What if you could fix the worst parts of yourself by confronting your worst fears?
Dr. Jennifer Webb has invented proprietary virtual reality technology that purports to heal psychological wounds by running clients through scenarios straight out of horror movies and nightmares. In a carefully controlled environment, with a medical cocktail running through their veins, sisters might develop a bond they’ve been missing their whole lives—while running from the bogeyman through a simulated forest. But…can real change come so easily?
Esther Hoffman doubts it. Esther has spent her entire journalism career debunking pseudoscience, after phony regression therapy ruined her father’s life. She’s determined to unearth the truth about Dr. Webb’s budding company. Dr. Webb’s willing to let her, of course, for reasons of her own. What better advertisement could she get than that of a convinced skeptic? But Esther’s not the only one curious about how this technology works. Enter real-world threats just as frightening as those created in the lab. Dr. Webb and Esther are at odds, but they may also be each other’s only hope of survival.
This might just be me, but I felt that the description of this book is slightly misleading.
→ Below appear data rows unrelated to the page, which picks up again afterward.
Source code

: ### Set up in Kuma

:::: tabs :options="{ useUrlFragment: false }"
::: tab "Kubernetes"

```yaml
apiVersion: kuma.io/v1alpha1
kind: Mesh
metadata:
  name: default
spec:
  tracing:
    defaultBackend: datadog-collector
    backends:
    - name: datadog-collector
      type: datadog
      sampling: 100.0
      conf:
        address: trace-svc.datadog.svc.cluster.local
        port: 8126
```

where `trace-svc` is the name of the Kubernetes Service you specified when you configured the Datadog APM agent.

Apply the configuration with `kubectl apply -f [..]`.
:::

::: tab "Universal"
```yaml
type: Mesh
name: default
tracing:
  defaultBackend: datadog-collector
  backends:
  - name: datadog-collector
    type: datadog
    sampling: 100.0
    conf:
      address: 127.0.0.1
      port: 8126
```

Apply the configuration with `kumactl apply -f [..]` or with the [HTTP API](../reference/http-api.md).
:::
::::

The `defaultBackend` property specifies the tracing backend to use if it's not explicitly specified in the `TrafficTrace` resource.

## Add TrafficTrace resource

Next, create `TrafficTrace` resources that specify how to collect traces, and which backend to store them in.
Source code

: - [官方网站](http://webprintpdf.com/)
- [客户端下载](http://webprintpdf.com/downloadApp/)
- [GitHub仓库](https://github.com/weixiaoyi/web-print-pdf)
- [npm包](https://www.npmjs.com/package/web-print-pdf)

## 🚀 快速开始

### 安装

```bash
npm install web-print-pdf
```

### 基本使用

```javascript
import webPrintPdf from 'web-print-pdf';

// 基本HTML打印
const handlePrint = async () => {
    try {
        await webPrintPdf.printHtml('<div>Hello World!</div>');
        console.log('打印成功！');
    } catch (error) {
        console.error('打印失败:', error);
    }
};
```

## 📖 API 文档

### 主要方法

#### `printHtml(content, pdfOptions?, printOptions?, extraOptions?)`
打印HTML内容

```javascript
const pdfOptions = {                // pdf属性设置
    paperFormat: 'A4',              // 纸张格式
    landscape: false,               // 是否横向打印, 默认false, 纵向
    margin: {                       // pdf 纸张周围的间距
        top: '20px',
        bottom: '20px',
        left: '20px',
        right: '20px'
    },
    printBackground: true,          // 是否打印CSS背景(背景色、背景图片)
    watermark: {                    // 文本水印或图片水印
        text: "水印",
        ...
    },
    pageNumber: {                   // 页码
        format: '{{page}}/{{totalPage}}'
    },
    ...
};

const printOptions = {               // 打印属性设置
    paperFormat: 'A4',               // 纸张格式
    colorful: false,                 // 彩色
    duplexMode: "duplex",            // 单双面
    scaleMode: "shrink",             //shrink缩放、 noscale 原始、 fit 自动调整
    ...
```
Misleading in that it indicates that the focus is going to be on the technology and its consequences, but I found that it mostly focuses on the horror movie like scenario that the main character gets thrown into.
I was really excited to read this book. The premise of VR being used as a therapeutic technique was intriguing to me, and what I really wanted and expected was a close look at what the possible ramifications of this type of therapy would be with an interspersed horror element to it. Sadly, the book doesn’t delve into the theoretical as much as I wanted it to, leading me to feel like I was reading a horror novella that could have been so much more.
That being said, I didn’t dislike this book. I still found it an enjoyable and slightly disturbing read that I believe readers who are fans of the genre will greatly enjoy. The action was fast-paced and the authors decision to include moments in which it seems Esther and Dr. Webb were becoming lucid during the scenario was clever, if sometimes clumsily executed.
There were many elements to this story that were really interesting, which kept me reading and let me enjoy the book. However, I couldn’t help but feel that there were multiple elements that I really wish had been fleshed out more. It sometimes felt that Grant was attempting to introduce all of these interesting angles in too short of a book. It touched on a lot, but never really examined any of them. I believe I would have enjoyed this book more had it been a longer novel, however, as a horror novella, it’s affective. The fact that I still enjoyed this book despite it not being what I was expecting it to be speaks to this.